Your answer should be one number, the count of lines in the entries holding the word "issuing".

Material for this exercise section start

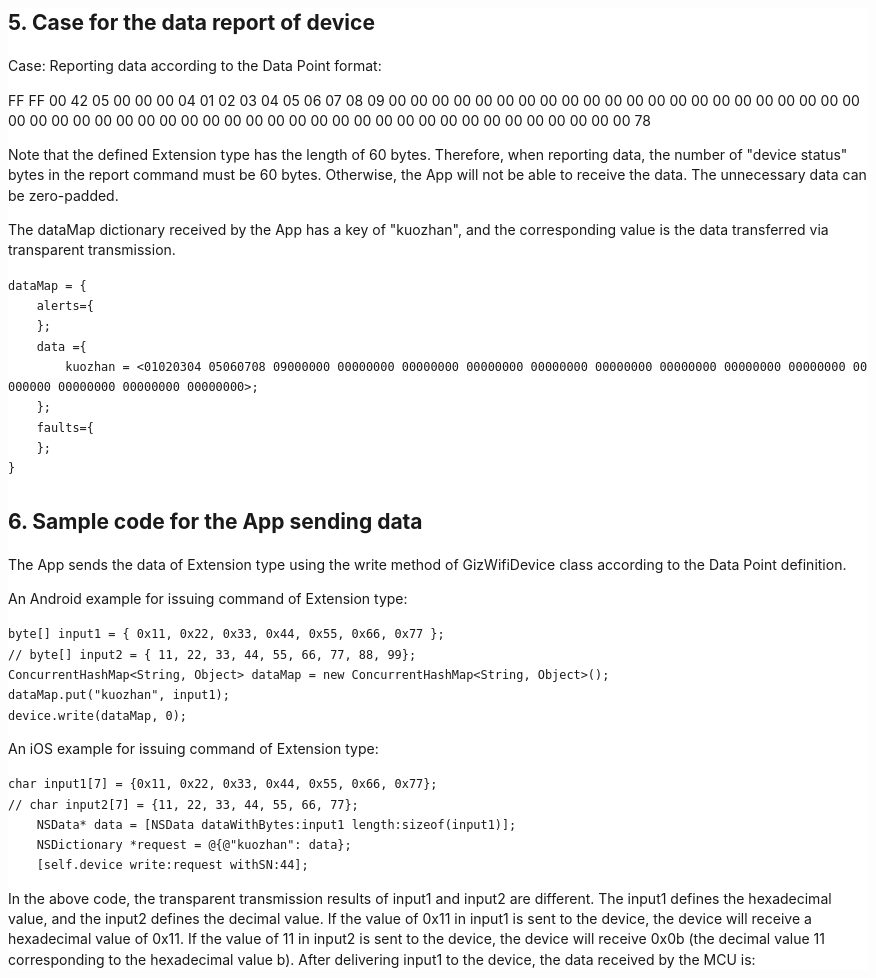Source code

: ## 5. Case for the data report of device

Case: Reporting data according to the Data Point format:

FF FF 00 42 05 00 00 00 04 01 02 03 04 05 06 07 08 09 00 00 00 00 00 00 00 00 00 00 00 00 00 00 00 00 00 00 00 00 00 00 00 00 00 00 00 00 00 00 00 00 00 00 00 00 00 00 00 00 00 00 00 00 00 00 00 00 00 00 00 78

Note that the defined Extension type has the length of 60 bytes. Therefore, when reporting data, the number of "device status" bytes in the report command must be 60 bytes. Otherwise, the App will not be able to receive the data. The unnecessary data can be zero-padded. 

The dataMap dictionary received by the App has a key of "kuozhan", and the corresponding value is the data transferred via transparent transmission.

```
dataMap = {
    alerts={
    };
    data ={
        kuozhan = <01020304 05060708 09000000 00000000 00000000 00000000 00000000 00000000 00000000 00000000 00000000 00000000 00000000 00000000 00000000>;
    };
    faults={
    };
}
```

## 6. Sample code for the App sending data

The App sends the data of Extension type using the write method of GizWifiDevice class according to the Data Point definition.

An Android example for issuing command of Extension type:

```
byte[] input1 = { 0x11, 0x22, 0x33, 0x44, 0x55, 0x66, 0x77 };
// byte[] input2 = { 11, 22, 33, 44, 55, 66, 77, 88, 99};
ConcurrentHashMap<String, Object> dataMap = new ConcurrentHashMap<String, Object>();
dataMap.put("kuozhan", input1);
device.write(dataMap, 0);
```

An iOS example for issuing command of Extension type:

```
char input1[7] = {0x11, 0x22, 0x33, 0x44, 0x55, 0x66, 0x77};
// char input2[7] = {11, 22, 33, 44, 55, 66, 77};
    NSData* data = [NSData dataWithBytes:input1 length:sizeof(input1)];
    NSDictionary *request = @{@"kuozhan": data};
    [self.device write:request withSN:44];
```	

In the above code, the transparent transmission results of input1 and input2 are different. The input1 defines the hexadecimal value, and the input2 defines the decimal value. If the value of 0x11 in input1 is sent to the device, the device will receive a hexadecimal value of 0x11. If the value of 11 in input2 is sent to the device, the device will receive 0x0b (the decimal value 11 corresponding to the hexadecimal value b). After delivering input1 to the device, the data received by the MCU is:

Material for this exercise section end

### Answer section
2